Sister, Sister, Friends and Lovers, Milk in My Coffee, Cheaters, and Liar's Game each reached #1 on the "Blackboard Bestsellers List". Cheaters was named "Blackboard Book of the Year" in 2000. Liar's Game, Thieves' Paradise, The Other Woman, and Genevieve were nominated for an NAACP Image Award in the category of Outstanding Literary Work in 2001, 2002, 2004, and 2005. In 2013, he received the R.E.A.D. Award on behalf of the National Advancement of Colored People (NAACP).

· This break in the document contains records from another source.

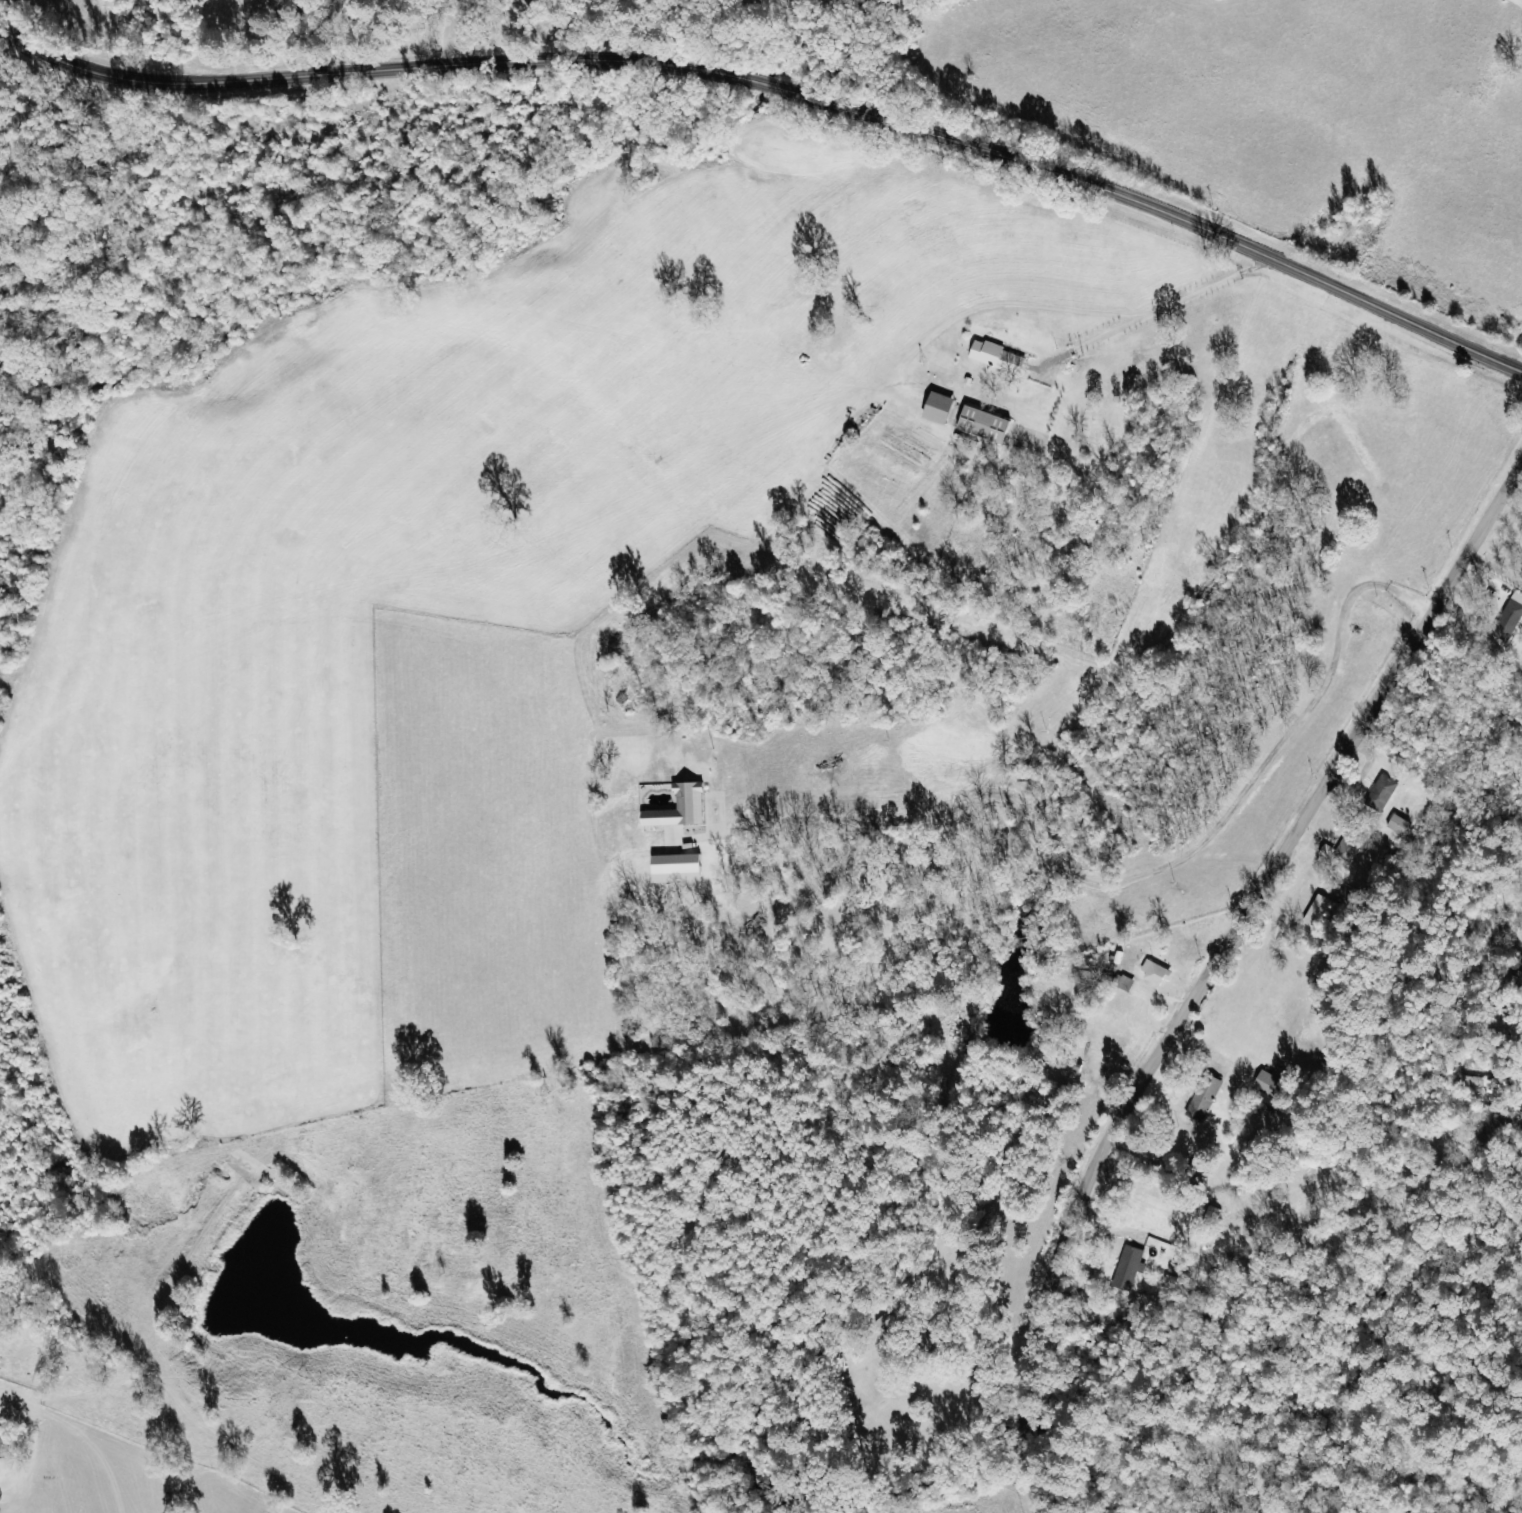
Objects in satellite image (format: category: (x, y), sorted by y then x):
road: (641, 28)
road: (448, 31)
road: (781, 88)
road: (1148, 302)
building: (1000, 359)
building: (942, 408)
building: (987, 424)
building: (1511, 620)
building: (1386, 789)
building: (683, 808)
building: (1401, 825)
building: (1347, 848)
building: (1322, 913)
road: (1213, 968)
building: (1156, 972)
building: (1271, 1084)
building: (1205, 1098)
building: (1131, 1268)
building: (3, 1439)
road: (318, 1447)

A 2004 review of Drive Me Crazy in The New York Times by Janet Maslin stated, "Mr. Dickey's characters have enough sultry self-confidence to suggest, at their best, a Prince song on paper."

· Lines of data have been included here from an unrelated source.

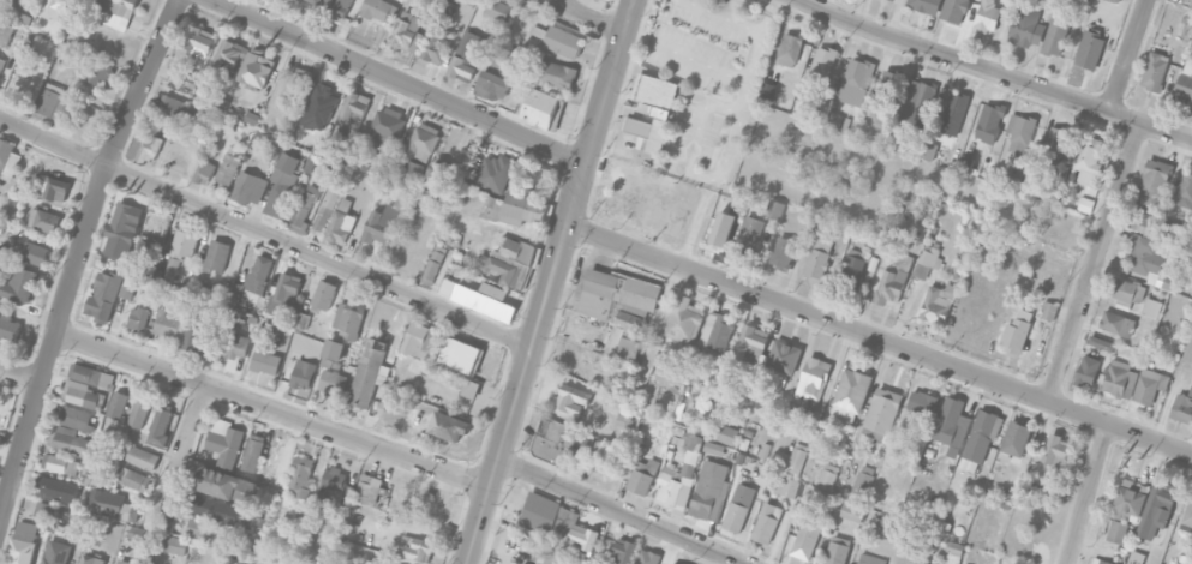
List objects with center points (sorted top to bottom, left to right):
building: (1118, 0)
building: (1189, 0)
building: (314, 1)
building: (925, 5)
building: (335, 9)
building: (376, 9)
building: (497, 9)
building: (61, 10)
building: (955, 10)
building: (116, 12)
road: (726, 15)
building: (987, 16)
road: (592, 17)
building: (1026, 27)
building: (1187, 28)
building: (5, 32)
building: (407, 32)
building: (1056, 34)
building: (199, 40)
building: (562, 42)
building: (434, 48)
building: (789, 50)
building: (1090, 50)
road: (755, 53)
road: (685, 54)
road: (1127, 55)
building: (467, 56)
building: (229, 57)
building: (507, 58)
building: (83, 59)
building: (823, 61)
building: (2, 64)
building: (256, 71)
road: (995, 71)
building: (1154, 71)
building: (100, 72)
building: (554, 74)
building: (297, 81)
road: (400, 81)
building: (856, 81)
building: (1185, 83)
building: (493, 86)
building: (324, 87)
building: (767, 91)
building: (655, 95)
building: (883, 99)
building: (54, 101)
building: (920, 103)
building: (354, 107)
building: (178, 108)
building: (540, 108)
building: (953, 113)
building: (252, 117)
building: (1020, 132)
building: (647, 133)
building: (382, 134)
building: (982, 135)
building: (903, 138)
building: (423, 141)
building: (1056, 141)
building: (145, 144)
building: (345, 156)
building: (8, 159)
building: (1088, 160)
building: (310, 162)
building: (227, 170)
road: (687, 170)
building: (205, 171)
building: (407, 172)
building: (496, 172)
building: (1152, 183)
building: (282, 184)
building: (53, 188)
building: (250, 188)
building: (1185, 190)
building: (305, 205)
building: (516, 209)
building: (774, 209)
building: (324, 212)
building: (43, 220)
building: (383, 221)
building: (341, 222)
road: (695, 222)
building: (1145, 222)
building: (157, 225)
building: (123, 230)
building: (1168, 230)
road: (265, 234)
building: (749, 236)
building: (450, 237)
building: (1024, 243)
building: (185, 244)
building: (31, 253)
building: (782, 253)
building: (217, 255)
road: (78, 256)
building: (818, 259)
building: (927, 260)
building: (508, 261)
road: (1094, 261)
building: (1150, 262)
building: (434, 263)
building: (853, 265)
building: (172, 269)
building: (259, 274)
building: (894, 280)
road: (550, 281)
building: (18, 284)
building: (1129, 290)
building: (615, 293)
building: (285, 294)
building: (324, 294)
building: (104, 296)
building: (234, 297)
building: (938, 303)
building: (1123, 305)
building: (1151, 307)
building: (1049, 310)
building: (348, 318)
building: (138, 319)
building: (302, 320)
building: (685, 320)
building: (631, 321)
building: (1116, 323)
building: (167, 324)
building: (8, 326)
building: (1017, 332)
building: (193, 334)
building: (717, 335)
road: (879, 339)
building: (420, 340)
building: (1101, 343)
building: (236, 344)
building: (622, 345)
building: (332, 351)
building: (751, 351)
building: (460, 354)
building: (266, 361)
building: (783, 362)
building: (1087, 371)
building: (369, 372)
building: (302, 374)
building: (91, 375)
road: (19, 376)
building: (1120, 379)
building: (332, 382)
building: (813, 382)
building: (1150, 385)
building: (471, 388)
building: (81, 394)
building: (850, 395)
building: (571, 401)
building: (922, 402)
building: (117, 404)
building: (1182, 407)
road: (271, 410)
building: (139, 411)
building: (881, 414)
building: (75, 417)
building: (948, 419)
building: (160, 426)
building: (449, 430)
building: (727, 434)
building: (981, 436)
building: (1016, 438)
building: (552, 439)
building: (70, 440)
building: (225, 441)
building: (714, 448)
road: (182, 450)
building: (1057, 450)
building: (253, 452)
building: (142, 457)
building: (790, 458)
building: (59, 464)
building: (300, 475)
building: (643, 476)
building: (827, 476)
building: (679, 477)
building: (134, 479)
building: (226, 485)
building: (333, 485)
building: (861, 485)
building: (53, 487)
building: (368, 489)
building: (789, 489)
building: (710, 491)
road: (1087, 494)
building: (426, 499)
building: (1005, 499)
building: (1129, 499)
building: (113, 504)
building: (738, 507)
building: (1158, 508)
road: (623, 509)
building: (852, 512)
building: (229, 513)
building: (1188, 515)
building: (556, 520)
building: (767, 523)
building: (883, 526)
building: (199, 528)
building: (1117, 531)
building: (140, 534)
building: (808, 535)
building: (23, 542)
building: (174, 544)
building: (414, 548)
building: (837, 550)
building: (56, 552)
building: (618, 553)
building: (954, 553)
building: (648, 557)
building: (1136, 557)
building: (91, 559)
road: (727, 559)
building: (870, 559)
building: (126, 561)
building: (1101, 562)
building: (539, 563)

His final novel, The Son of Mr. Suleman, was released posthumously in April 2021.

== Death ==
On January 3, 2021, Dickey died of cancer in Los Angeles, California, at the age of 59. His death was confirmed in an official statement from his publisher, Dutton. A New York Times obituary described Dickey as "one of the most successful Black authors of the last quarter-century".

== Bibliography ==
=== Gideon Series ===
1. Sleeping with Strangers (2007) ISBN 978-0451222336
2. Waking with Enemies (2007) ISBN 978-0451222749
3. Dying for Revenge (November 2008) ISBN 978-0451227539
4. Resurrecting Midnight (August 2009) ISBN 978-0451229939
5. Finding Gideon (April 2017) ISBN 978-1101985519

=== Other works ===
- Sister, Sister (1996) ISBN 978-0451188021
- Friends & Lovers (1997), ISBN 978-0451188038 later adapted as a stage play of the same name by Je'Caryous Johnson in 2004.
- Milk in My Coffee (1998) ISBN 978-0-525-94385-3
- Cappuccino (film screenplay) (1998)
- Cheaters (1999) ISBN 978-0-525-94386-0
- Liar's Game (2000) ISBN 978-0-525-94483-6
- Got to Be Real (2000) - contributing writer
- Mothers & Sons (2000) - contributing writer
- Between Lovers (2001) ISBN 978-0-525-94603-8
- Griots Beneath the Baobab: Tales from Los Angeles (2002) - contributing writer
- Black Silk (2002) - contributing writer
- Thieves' Paradise (2002) ISBN 978-0-525-94663-2
- Gumbo: A Celebration of African American Writing (2002) - contributing writer
- The Other Woman (2003) ISBN 978-0-525-94724-0
- Naughty or Nice (2003) ISBN 978-0-525-94776-9
- Drive Me Crazy (2004) ISBN 978-0-525-94790-5
- Genevieve (2005) ISBN 978-0-525-94878-0
- Voices from the Other Side: Dark Dreams II (2006) - contributing writer
- Chasing Destiny (2006) ISBN 978-0-525-94950-3
- Pleasure (2008) ISBN 978-0-525-95045-5
- Tempted by Trouble (August 2010) ISBN 978-0525950585
- An Accidental Affair (April 2012) ISBN 978-0-525-95234-3
- The Education of Nia Simone Bijou (February 2013)
- Decadence (April 2013) ISBN 978-0525953838
- A Wanted Woman (April 2014) ISBN 978-0-525-95427-9
- One Night (April 2015) ISBN 978-0-525-95485-9
- Naughtier than Nice (October 2015) ISBN 978-0-525-95520-7
- The Blackbirds (April 2016) ISBN 9781101984123
- Bad Men and Wicked Women (April 2018) ISBN 978-1-5247-4219-5
- Before We Were Wicked (April 2019) ISBN 978-1-5247-4403-8
- The Business of Lovers (April 2020) ISBN 978-1-5247-4520-2
- The Son of Mr. Suleman (April 2021) ISBN 978-1524745233

== Awards ==
In the 2007 Glyph Comics Awards, the Fan Award for Best Comic was won by Storm.